Cognitive impairments must “result from damage to or dysfunction, developmental delay or deterioration of the person’s brain or mind that may arise from a condition”.

And cognitive impairments can be a result of intellectual disability, borderline intellectual functioning, dementia, an acquired brain injury, drug or alcohol related brain damage, including foetal alcohol spectrum disorder, autism spectrum disorder, or from some other reason.

Further changes

Another major reform to the mental health order process is that section 15 of the New Act provides a statutory list of considerations that a magistrate may refer to when making a decision on whether to apply a diversion.

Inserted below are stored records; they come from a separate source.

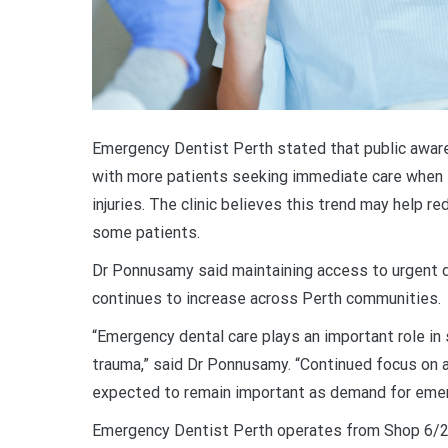
Emergency Dentist Perth stated that public awar
with more patients seeking immediate care when ex
injuries. The clinic believes this trend may help re
some patients.
Dr Ponnusamy said maintaining access to urgent d
continues to increase across Perth communities.
“Emergency dental care plays an important role in 
trauma,” said Dr Ponnusamy. “Continued focus on 
expected to remain important as demand for emerg
Emergency Dentist Perth operates from Shop 6/20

This “non-exhaustive” list consists of existing common law factors, as well as others.

These include the nature of a defendant’s impairment, the seriousness and circumstances of the offence, the suitability of sentencing options if found guilty, changes to the defendant’s situation since the alleged offending and their criminal record.

Other factors to consider are whether a defendant has been the subject of a previous mental health order either under the New Act or the Old Act, whether a treatment plan has been prepared and the content of it, and whether the defendant is a danger to themselves, a victim or anyone else.

The third change to mental health order procedures is that magistrates are now able to call discharged defendants back into court to face their original charges if they haven’t been following their treatment or support program for up to 12 months from the order being issued.

Under the current section 32 scheme, a magistrate can only call the subject of an order back into court for a period of up to 6 months.

Diversion reduces reoffending

As minister Speakman was introducing the changes to the diversion process to parliament on 3 June, he referred to a 2019 UNSW Kirby Institute study on the effect of treatment orders on defendants with a serious mental illness.

The attorney general noted that the study found that those receiving a treatment order had a 12 percent lower reoffending rate, than those receiving a punitive sanction.

“The study indicated that diversion into treatment is associated with a significantly reduced risk of reoffending, regardless of the type of offence with which that person was charged,” Mr Speakman added.